Nebenbei: Kommunalpolitik interessiert Gudenus dem Vernehmen nach nicht brennend, sein Interesse gilt der Außenpolitik. Nach der Ausbildung im Theresianum folgten die Diplomatische Akademie und ein Studium an der Moskauer Lomonossow-Universität. Er spricht fließend Russisch und gründete mit einem russischen Partner ein Unternehmen. Trotzdem agiert er außenpolitisch, um es vorsichtig zu formulieren, oft sehr kurios.
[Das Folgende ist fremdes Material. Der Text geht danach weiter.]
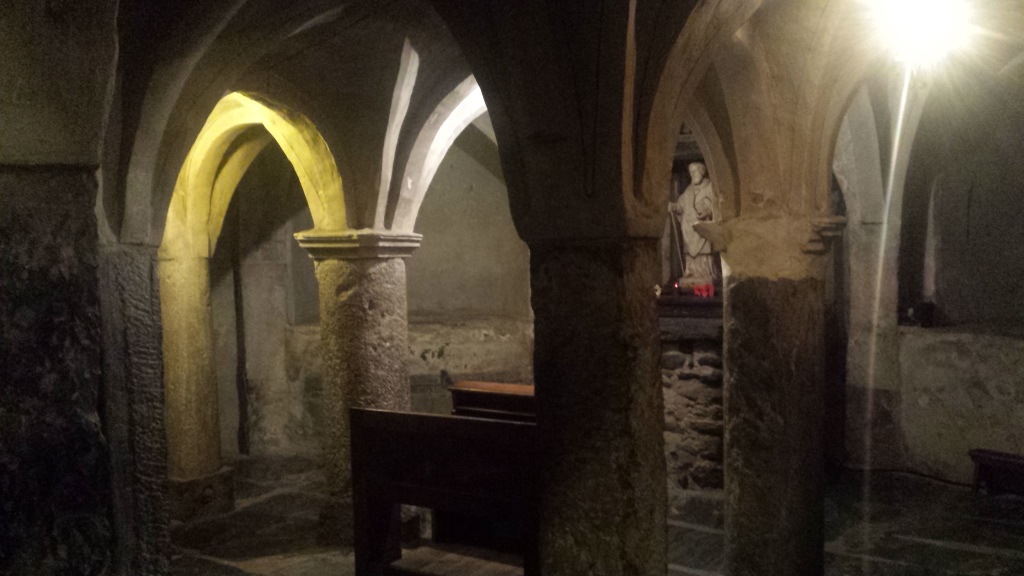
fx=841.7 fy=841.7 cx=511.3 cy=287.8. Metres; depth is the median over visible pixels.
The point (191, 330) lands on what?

Er reiste auf eigene Faust als selbst ernannter Wahlbeobachter zu dem Referendum auf der von Russland annektierten Krim und stellte der Abstimmung (fast 96Prozent stimmten für Russland) einen demokratiepolitischen Persilschein aus. 2012 besuchte er den diktatorischen tschetschenischen Machthaber Ramsan Kadyrow, dem Folter und Mord vorgeworfen werden. Bei einer Tagung in Russland wetterte er gegen Europa, „das im Griff der Homosexuellenlobby“ sei.

Gudenus führt die Wiener Partei wie einen Familienbetrieb. Es ist ein eingeschworener Kreis, der in Kindheitstagen durch das Elternhaus zusammengeführt wurde. Söhne und Töchter altgedienter FP-Politiker, die „einen langen Weg gemeinsam gegangen sind“, heißt es in der Partei. Und die nach einem Wahlerfolg am 11.Oktober gemeinsam aufsteigen werden.